Secrets of Corel Painter Experts: Brian Haberlin
Brian Haberlin: About the Artist
I am an artist and writer working in most entertainment media from film to comics. I am known as an innovator and creator of most of the modern production and computer art methods used in the comic industry today. I have created many comic book properties, including Stone, Aria, Hellcop, and Area 52. I write for 3dWorld Magazine, and I teach at Minneapolis College of Art and Design and my own online company: DigitalArtTutorials.com. For another company of mine, Anomaly Productions, I am currently creating new graphics novels that will be coming out in 2011.
Software: Painter, Photoshop, Poser
Hardware: i7-980x PC, Wacom Cintiq
I have an “everything but the kitchen sink” approach. I believe in being an all-rounder — able to paint in oils one day, sculpt digitally the next, write and create later the same day, and then fuse all these skills into one product. Illustration and sequential storytelling are that ticket for me. I have always felt that a pretty picture deserves a good story to go along with it.
Great artists, both fine and commercial, influence me. Let me break it down for who does what really well: for dynamic action, I admire the work of Marko Djurdjevic; for expressively rendered figures, Egon Schiele; for design, Gustav Klimt; for awesome painting, Phil Hale; for simplicity in storytelling and design, Moebius (Jean Henri Gaston Giraud). Really, my list could go on and on as I look around at the books in my studio. It really depends on who I’ve been looking at lately — so it is fluid and changes. Great directors like Peter Jackson, David Fincher, and Alfred Hitchcock, and great shows and movies, from Lost to Seven, also influence me.

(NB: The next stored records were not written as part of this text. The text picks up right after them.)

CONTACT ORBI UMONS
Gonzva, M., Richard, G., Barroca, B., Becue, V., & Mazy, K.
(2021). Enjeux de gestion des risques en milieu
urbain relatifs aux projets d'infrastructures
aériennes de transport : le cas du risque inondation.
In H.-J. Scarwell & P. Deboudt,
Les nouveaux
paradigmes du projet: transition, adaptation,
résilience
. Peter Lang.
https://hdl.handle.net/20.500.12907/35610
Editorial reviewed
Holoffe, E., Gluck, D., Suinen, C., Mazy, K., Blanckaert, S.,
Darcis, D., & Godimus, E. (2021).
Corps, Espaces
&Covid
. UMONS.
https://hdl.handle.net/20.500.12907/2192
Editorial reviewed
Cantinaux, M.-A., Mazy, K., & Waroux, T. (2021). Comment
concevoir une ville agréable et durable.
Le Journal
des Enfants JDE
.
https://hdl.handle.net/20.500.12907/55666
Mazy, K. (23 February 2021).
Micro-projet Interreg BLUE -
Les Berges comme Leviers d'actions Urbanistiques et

Step-by-Step Tutorial: Create a Pattern Brush… “The Spawn Way!”
I was lucky enough to draw Todd McFarlane’s comic Spawn for a couple of years before moving on to my own creations. I learned a lot — especially about timesaving techniques. A comic is twenty-two pages, plus a cover, every month, so it’s a lot of work. One of Spawn’s powers is the animated chains he uses to… well, kick ass! I have a fairly detailed and realistic pen-and-ink style, so doing hundreds of chains would take me a long time! My solution was to create a Chain Pattern Pen that would allow me to freely draw hundreds of chains in mere seconds. Here’s how:
1. Acquire a chain; it can be a photo, a drawing, or even a 3D model. For this example, I use a 3D digital model: I use Poser software to render a length of chain and save it as a PNG file. See Figure 7.1.

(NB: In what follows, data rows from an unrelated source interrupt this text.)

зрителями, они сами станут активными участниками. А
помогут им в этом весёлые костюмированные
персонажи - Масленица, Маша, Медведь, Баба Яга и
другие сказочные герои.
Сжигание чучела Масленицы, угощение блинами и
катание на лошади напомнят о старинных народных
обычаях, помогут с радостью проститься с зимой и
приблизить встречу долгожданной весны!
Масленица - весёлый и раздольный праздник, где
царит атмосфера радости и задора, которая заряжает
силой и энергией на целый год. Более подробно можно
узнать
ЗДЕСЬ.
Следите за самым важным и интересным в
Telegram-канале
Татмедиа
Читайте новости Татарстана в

2. In Figure 7.2, I import and open the image in Painter. I select the layer with the chain to be the active layer. Because this is a PNG file, the chain is already nicely masked off.
If I was using a different image file type, I would have to select the part that I want to be the pattern. Also, if I choose an image with a white background, it will not be transparent when drawing, and it will not look correct.